Heap House by Edward Carey took me completely by surprise—I hadn’t heard of the book or the author before being assigned it for review. It’s magnificent—ambitious, sure-footed, doing things with voice and setting and concept that absolutely thrilled me. Heap House imagines a world in which the relationship between people and things is symbiotic, dangerous, and symptomatic of deep-rooted social ills. A desperately clever exploration of class and an indictment of late capitalist modernity, I can’t recommend this book enough.

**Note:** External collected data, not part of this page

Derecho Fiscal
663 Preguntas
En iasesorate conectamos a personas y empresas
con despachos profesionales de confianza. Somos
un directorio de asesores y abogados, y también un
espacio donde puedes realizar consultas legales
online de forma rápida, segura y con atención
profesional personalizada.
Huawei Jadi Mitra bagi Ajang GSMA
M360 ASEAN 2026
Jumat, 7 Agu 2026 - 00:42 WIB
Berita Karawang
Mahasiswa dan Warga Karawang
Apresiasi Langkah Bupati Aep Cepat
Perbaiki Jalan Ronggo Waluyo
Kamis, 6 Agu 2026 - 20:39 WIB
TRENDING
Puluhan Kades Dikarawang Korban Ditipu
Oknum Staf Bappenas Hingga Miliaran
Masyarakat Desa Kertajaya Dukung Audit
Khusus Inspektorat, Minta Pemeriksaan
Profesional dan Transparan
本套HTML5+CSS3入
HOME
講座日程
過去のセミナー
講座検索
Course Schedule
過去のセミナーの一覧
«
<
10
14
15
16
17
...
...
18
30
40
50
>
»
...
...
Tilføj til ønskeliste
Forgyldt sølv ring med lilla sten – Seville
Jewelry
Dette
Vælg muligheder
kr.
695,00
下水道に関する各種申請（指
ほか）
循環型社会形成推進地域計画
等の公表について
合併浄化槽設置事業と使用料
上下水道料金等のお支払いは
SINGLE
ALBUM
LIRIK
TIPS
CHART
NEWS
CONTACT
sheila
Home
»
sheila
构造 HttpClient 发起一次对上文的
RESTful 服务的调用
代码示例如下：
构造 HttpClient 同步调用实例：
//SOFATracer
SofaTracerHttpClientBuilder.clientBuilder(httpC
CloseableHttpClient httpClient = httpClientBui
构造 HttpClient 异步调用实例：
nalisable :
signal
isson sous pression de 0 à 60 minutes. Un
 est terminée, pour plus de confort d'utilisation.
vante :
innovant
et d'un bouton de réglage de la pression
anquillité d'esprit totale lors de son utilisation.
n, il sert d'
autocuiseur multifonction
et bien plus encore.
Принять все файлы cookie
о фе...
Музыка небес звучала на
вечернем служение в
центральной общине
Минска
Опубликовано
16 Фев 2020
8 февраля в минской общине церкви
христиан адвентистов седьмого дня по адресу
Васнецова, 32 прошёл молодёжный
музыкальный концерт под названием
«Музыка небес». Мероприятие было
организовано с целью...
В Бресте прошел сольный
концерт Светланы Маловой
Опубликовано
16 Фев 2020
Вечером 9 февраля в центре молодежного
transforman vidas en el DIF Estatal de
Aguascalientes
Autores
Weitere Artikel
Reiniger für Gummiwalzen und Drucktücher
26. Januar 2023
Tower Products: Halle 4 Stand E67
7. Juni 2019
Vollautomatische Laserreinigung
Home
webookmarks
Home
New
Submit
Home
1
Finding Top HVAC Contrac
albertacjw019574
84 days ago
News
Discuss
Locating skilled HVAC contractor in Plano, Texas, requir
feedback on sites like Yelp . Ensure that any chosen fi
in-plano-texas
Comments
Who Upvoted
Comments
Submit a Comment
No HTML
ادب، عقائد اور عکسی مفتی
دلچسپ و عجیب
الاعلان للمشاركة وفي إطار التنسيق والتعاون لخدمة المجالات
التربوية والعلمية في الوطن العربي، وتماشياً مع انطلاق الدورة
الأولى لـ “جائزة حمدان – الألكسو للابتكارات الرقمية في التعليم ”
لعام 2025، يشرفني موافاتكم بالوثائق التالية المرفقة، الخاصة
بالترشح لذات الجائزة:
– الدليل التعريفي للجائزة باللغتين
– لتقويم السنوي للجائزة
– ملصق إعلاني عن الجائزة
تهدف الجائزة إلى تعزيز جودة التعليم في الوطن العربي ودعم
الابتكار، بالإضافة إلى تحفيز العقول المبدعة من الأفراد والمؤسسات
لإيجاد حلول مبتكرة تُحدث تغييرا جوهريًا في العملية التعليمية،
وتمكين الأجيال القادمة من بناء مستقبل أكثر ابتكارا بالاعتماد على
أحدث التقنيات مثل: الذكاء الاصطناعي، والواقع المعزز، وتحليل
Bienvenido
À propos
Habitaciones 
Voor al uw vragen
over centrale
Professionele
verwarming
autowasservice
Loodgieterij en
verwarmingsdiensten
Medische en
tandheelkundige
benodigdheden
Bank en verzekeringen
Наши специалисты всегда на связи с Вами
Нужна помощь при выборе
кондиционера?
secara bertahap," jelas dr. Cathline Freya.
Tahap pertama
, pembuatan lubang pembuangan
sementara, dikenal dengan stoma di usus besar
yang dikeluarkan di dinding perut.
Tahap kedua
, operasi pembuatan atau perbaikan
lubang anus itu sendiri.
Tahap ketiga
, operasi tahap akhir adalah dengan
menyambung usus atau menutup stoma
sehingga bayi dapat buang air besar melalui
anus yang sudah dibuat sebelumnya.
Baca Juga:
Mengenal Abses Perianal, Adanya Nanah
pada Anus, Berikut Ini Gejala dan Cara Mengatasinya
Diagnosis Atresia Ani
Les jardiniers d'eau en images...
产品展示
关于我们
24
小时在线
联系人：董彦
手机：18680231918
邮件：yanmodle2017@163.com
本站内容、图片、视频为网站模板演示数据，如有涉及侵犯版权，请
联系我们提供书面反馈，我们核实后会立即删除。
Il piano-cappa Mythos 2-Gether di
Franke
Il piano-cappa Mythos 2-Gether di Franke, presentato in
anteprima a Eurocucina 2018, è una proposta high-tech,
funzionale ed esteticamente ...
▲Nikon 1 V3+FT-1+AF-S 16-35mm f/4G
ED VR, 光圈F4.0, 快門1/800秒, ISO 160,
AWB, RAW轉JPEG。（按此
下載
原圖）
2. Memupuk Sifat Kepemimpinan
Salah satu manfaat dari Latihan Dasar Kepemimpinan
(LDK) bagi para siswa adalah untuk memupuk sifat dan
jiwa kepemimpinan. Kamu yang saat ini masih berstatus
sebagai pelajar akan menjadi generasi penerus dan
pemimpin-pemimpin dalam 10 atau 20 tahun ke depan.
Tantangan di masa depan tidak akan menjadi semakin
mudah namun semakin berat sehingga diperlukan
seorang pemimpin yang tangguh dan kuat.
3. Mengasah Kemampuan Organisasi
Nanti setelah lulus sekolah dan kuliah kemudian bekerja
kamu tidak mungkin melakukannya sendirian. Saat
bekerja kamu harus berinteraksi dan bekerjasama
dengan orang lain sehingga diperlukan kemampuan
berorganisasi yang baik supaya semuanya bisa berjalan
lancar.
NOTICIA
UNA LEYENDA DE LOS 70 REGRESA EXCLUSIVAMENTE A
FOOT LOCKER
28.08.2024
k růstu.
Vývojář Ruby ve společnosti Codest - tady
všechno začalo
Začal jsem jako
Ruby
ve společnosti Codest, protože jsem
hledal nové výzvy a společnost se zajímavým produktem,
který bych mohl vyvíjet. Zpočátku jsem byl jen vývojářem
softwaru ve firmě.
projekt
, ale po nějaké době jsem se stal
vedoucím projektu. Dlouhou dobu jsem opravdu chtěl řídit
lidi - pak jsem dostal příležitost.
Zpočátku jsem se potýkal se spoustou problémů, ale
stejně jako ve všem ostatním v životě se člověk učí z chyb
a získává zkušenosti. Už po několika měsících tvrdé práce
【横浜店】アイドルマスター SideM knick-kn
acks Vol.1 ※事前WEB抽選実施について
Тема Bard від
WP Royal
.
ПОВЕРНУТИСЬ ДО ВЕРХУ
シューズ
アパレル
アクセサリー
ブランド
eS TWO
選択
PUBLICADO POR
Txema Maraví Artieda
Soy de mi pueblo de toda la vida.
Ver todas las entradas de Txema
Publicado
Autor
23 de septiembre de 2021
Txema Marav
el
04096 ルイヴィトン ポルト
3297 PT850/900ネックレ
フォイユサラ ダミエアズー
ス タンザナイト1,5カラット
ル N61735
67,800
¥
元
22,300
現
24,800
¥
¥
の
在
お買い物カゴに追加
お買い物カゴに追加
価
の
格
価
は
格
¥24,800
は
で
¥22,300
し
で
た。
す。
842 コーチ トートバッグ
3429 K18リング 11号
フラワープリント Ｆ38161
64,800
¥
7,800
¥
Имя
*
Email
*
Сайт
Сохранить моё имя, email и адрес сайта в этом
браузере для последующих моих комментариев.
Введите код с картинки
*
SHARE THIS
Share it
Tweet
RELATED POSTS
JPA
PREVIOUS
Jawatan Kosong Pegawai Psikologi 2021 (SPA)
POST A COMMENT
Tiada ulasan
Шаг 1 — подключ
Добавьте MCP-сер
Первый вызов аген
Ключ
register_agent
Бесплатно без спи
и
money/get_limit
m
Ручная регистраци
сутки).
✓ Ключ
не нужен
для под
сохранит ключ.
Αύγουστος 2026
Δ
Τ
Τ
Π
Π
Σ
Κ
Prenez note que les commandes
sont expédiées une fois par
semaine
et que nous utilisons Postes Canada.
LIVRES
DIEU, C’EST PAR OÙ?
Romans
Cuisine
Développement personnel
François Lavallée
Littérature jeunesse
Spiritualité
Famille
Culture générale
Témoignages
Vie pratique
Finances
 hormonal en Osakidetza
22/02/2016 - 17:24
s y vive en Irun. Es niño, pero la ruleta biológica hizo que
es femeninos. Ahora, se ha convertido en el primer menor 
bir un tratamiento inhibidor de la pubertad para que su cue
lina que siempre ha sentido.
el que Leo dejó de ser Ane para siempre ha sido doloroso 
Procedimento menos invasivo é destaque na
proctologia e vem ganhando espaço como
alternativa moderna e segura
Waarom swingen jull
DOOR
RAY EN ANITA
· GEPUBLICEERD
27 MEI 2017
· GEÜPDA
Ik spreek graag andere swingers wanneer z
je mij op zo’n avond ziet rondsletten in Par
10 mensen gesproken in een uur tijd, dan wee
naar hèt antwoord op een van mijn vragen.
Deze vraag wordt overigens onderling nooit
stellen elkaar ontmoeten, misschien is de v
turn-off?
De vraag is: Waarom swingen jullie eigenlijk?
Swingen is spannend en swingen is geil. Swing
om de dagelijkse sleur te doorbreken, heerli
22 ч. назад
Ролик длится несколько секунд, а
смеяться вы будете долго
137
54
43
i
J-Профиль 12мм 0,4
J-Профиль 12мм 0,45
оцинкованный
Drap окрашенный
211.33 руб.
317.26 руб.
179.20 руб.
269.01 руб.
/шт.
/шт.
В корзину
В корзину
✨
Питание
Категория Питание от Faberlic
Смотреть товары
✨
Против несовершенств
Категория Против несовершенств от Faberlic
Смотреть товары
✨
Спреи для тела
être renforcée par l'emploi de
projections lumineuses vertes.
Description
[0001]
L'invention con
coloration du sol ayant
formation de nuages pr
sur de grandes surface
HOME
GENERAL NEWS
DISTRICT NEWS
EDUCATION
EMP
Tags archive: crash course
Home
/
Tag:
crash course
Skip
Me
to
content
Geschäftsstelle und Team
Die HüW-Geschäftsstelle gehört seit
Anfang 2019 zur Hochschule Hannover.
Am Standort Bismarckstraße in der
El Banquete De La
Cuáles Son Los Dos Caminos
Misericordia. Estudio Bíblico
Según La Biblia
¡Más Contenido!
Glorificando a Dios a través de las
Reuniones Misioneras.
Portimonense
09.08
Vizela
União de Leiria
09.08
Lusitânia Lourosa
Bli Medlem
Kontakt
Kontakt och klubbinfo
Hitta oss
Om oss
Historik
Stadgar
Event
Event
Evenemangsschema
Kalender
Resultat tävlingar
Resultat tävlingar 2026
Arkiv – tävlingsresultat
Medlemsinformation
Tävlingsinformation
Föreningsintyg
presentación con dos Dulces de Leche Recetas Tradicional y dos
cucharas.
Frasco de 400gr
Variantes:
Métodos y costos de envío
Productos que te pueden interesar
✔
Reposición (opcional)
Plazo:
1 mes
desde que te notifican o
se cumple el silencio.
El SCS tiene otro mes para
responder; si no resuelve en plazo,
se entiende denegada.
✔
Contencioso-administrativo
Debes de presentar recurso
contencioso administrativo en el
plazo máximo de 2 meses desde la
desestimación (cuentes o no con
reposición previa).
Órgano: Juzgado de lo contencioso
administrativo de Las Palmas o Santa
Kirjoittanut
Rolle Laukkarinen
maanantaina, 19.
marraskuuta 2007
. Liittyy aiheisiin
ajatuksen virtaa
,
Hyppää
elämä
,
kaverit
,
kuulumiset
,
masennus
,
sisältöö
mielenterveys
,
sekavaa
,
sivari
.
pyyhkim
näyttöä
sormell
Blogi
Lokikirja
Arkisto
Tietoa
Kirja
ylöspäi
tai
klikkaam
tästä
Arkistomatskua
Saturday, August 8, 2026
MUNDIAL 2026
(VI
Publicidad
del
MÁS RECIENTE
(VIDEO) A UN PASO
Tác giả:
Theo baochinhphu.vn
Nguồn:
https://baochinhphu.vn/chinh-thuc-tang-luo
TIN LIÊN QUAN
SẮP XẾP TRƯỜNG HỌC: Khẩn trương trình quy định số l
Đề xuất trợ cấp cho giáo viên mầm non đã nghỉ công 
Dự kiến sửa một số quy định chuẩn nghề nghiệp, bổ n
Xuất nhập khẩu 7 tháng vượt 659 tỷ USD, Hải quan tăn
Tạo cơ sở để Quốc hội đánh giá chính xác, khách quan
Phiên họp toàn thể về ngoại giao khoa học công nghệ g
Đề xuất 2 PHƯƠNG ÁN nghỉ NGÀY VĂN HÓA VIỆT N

Through the Woods by Emily Carroll is utterly terrifying and almost incapacitatingly beautiful. A collection of dark fairy stories in graphic form, the art and words form a kind of indissociable landscape of story, pulling your gaze through vivid colours and twisting snatches of song on a sugar-spun meat-hook. Containing some of the pieces she offered up online for free (including the incredible “His Face All Red”), Through the Woods is a shiver-inducing compendium of the strange, threatening, dangerous things that come from—or venture through—the woods.

 

Ryan Britt

I’m constantly complaining about science fiction books that are overlooked by the science fiction community, and this one I’ll do so with any even bigger sigh than when I was upset Gary Shteyngart’s Super Sad True Love Story wasn’t even considered for a Hugo. In The Word Exchange, Alena Gradeon took what Shteyngart was doing in his 2010 novel, and instead of making a satire about our gadget-obsessed age, she wrote a full-blown science fiction epidemic. When a new sort of e-reader is introduced onto the market and people start jacking it into their heads, an aphasic “word flu” sweeps the globe. It’s a haunting, exciting, thoroughly researched novel that approaches levels of hard SF. I think this was not only one of the best books of 2014, but one of most thoughtful works of science fiction of the current decade. A must read for lovers of books, words, and the future.

After the dark tones of The Magician King, Lev Grossman was poised to give us the Return of the Jedi of his trilogy, complete with cuddly feelings at the end. And he nailed it. And not only because The Magician’s Land is uplifting, but because it manages levels of excitement and dynamic storytelling previously unexplored in his novels. With more character POVs than either of the previous installments, The Magician’s Land made me long for more novels about these people, specifically Janet, who sat out most of the action in the last book. (Her ice axes in this book were soooo cool!) But, in the end, I can’t say I feel let down to be leaving Fillory behind. Grossman wrapped up this journey with bravado and class. It’s hard to know if this is the best book of the three, but it’s certainly the one I want to read over and over again.

Paul Park is the only writer I know who has actually blended real memoir with science fiction to create a novel that is truly unique. If Jeff VanderMeer is blowing your mind with genre-bending, check out All Those Vanished Engines, and you’ll pass out from realizing how much smarter it is than you.